» DATA TO USE:
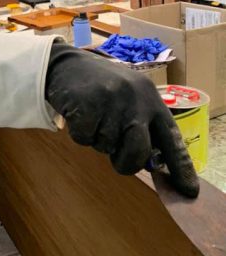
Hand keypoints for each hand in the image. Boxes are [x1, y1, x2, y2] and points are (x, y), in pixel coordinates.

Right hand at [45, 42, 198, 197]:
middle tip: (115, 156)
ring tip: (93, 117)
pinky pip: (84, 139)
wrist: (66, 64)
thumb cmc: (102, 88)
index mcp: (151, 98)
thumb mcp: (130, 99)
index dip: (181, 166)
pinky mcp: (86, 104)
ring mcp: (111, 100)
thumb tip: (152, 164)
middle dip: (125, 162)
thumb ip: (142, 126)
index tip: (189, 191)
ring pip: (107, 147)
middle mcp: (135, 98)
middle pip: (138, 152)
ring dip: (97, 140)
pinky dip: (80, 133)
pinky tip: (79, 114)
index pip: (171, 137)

==

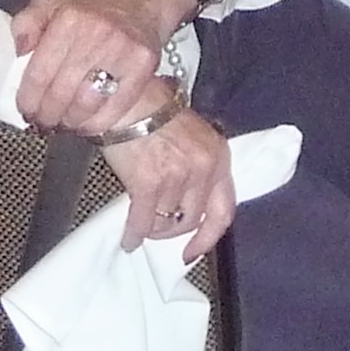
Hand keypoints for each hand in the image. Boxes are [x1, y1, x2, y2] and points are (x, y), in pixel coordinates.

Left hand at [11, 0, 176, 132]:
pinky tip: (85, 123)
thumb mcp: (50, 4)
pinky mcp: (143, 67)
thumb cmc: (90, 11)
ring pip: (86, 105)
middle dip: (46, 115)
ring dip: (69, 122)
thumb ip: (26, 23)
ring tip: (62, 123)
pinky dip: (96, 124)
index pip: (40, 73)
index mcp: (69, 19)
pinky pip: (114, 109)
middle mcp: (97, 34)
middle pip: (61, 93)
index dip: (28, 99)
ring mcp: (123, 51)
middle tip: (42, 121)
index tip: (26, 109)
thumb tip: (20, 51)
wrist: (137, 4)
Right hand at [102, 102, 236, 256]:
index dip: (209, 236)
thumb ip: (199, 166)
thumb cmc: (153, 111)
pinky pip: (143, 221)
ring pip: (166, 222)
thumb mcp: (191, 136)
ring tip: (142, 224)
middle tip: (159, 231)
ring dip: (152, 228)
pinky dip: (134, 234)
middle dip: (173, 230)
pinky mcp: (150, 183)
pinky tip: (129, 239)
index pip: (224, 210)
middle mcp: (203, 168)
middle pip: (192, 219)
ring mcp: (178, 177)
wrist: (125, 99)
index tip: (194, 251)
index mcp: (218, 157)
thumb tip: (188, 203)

» WORK TO COMPLETE: Nothing but the lines above from the one containing "middle dip: (46, 115)" through the one containing "index dip: (209, 236)" should appear in the answer, each repeated exactly.

» RESPONSE TO THE TASK:
middle dip: (46, 115)
ring dip: (69, 122)
thumb ip: (26, 23)
ring tip: (62, 123)
pinky dip: (96, 124)
index pip: (40, 73)
index mcp: (69, 19)
pinky pip: (114, 109)
middle mcp: (97, 34)
middle pip: (61, 93)
index dip: (28, 99)
ring mcp: (123, 51)
middle tip: (42, 121)
index tip: (26, 109)
thumb tip: (20, 51)
wrist: (137, 4)
Right hand at [102, 102, 236, 256]:
index dip: (209, 236)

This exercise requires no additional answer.